Part 3 turns to a crucial argument of current forms of antisemitism: the minimization or denial of the Holocaust. Whereas Bernard Harrison surveys the debate surrounding the question of the uniqueness of the Holocaust, David Patterson analyzes the historical and contemporary development of Holocaust denial as well as the “de-Judaizing [of] the Holocaust” (p. 339). In the section’s third essay, Aryeh Tuchman examines how generational changes among Holocaust deniers transformed the discourse of negating the Shoah. In this context, Tuchman identifies two major shifts in Holocaust denial. He describes the emergence in the 1970s of a “more sophisticated pseudoscientific” discourse, the province of pro-Nazi groups from the 1940s until the 1960s (p. 350). A second shift took place by the year 2000, when, according to Tuchman, Holocaust denial became increasingly a tool of anti-Zionists.
In the last section, titled “Regional Manifestations,” six essays address a wide range of topics. The section includes essays on antisemitism in the contemporary Left in the United States (Sina Arnold); the (more or less powerless) measures adopted by the European Union to fight antisemitism (R. Amy Elman); anti-Israel boycotts in Europe from a human rights law perspective (Aleksandra Gliszczynska-Grabias); strategies and discourses of delegitimizing Israel in Germany and Austria (Stephan Grigat); and the mobilization of antisemitism by the regime of the Islamic Republic of Iran (Matthias Küntzel). Bodo Kahmann’s essay, which deals with the relationship between anti-urbanism and antisemitism, is particularly inspiring. Examining a long time period (from the 1850s until the present), he conceives of anti-urbanism as a part of reactionary modernism. According to Kahmann, anti-urbanists, like the Nazis, rejected city life, because they understood it as a manifestation of modern forms of sociation. Since antisemitic discourse constructed Jews as the representatives and embodiment of the abstract and thus juxtaposed them to the ideal of rural-peasant life, Jews were and are equated with urban life and the frequently construed linkage to financial capitalism.

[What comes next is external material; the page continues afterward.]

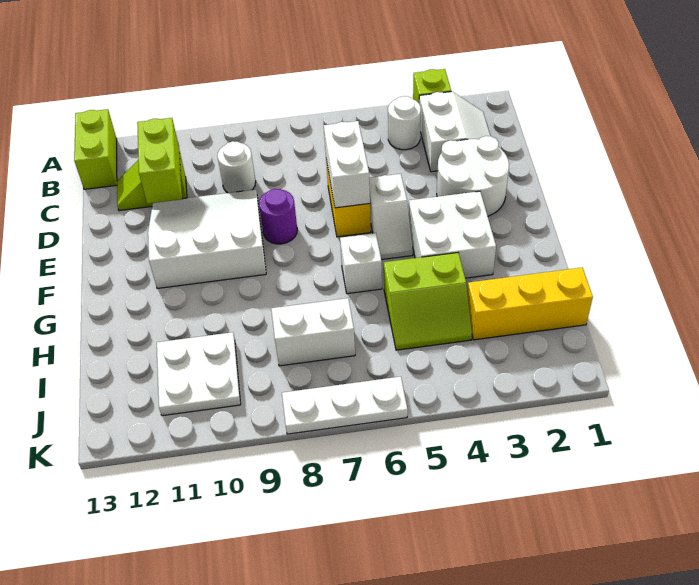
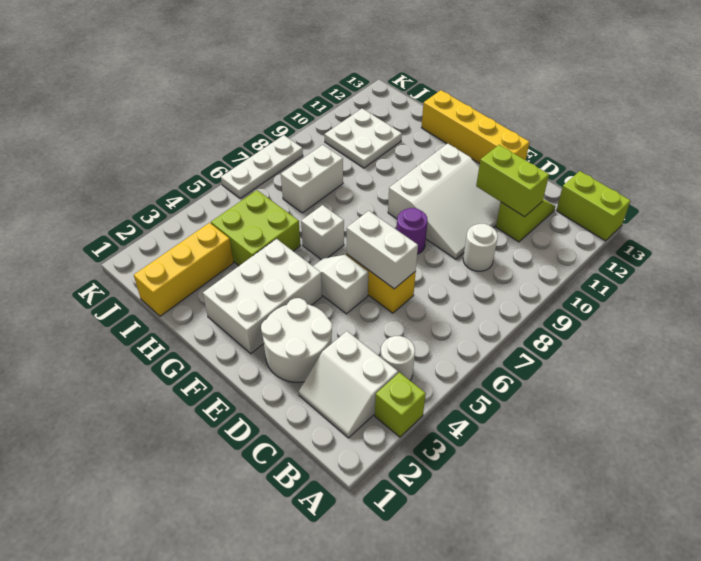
none -> yellow 1x4 brick [421,90,529,164]
white 2x2 brick [409,191,496,278] -> white 2x3 brick [203,239,322,354]
lime 2x2 slope [384,253,472,350] -> lime 2x2 brick [211,190,300,266]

Deciphering the New Antisemitism addresses a wide range of important topics connected to contemporary antisemitism, which are approached from various theoretical and methodological backgrounds. Unfortunately, although attitudes of Far-Right movements toward Israel or (facets of) antisemitic worldviews in right-wing populism are central to the understanding of contemporary antisemitism,[2] antisemitism in the non-Muslim Far Right is underrepresented and the topic of only one essay, and thus drifts out of the anthology’s focus. Additionally, gender and sexuality are not addressed in any of the contributions. However, as antisemitic reactions to the Harvey Weinstein scandal, but also older antisemitic affairs like the Leo Frank case, have shown, notions of gender and sexuality are of great importance for the comprehension of antisemitism.[3] Despite the lack of these important aspects, this anthology contributes significantly to our understanding of the contemporary rise in antisemitic attitudes around the world.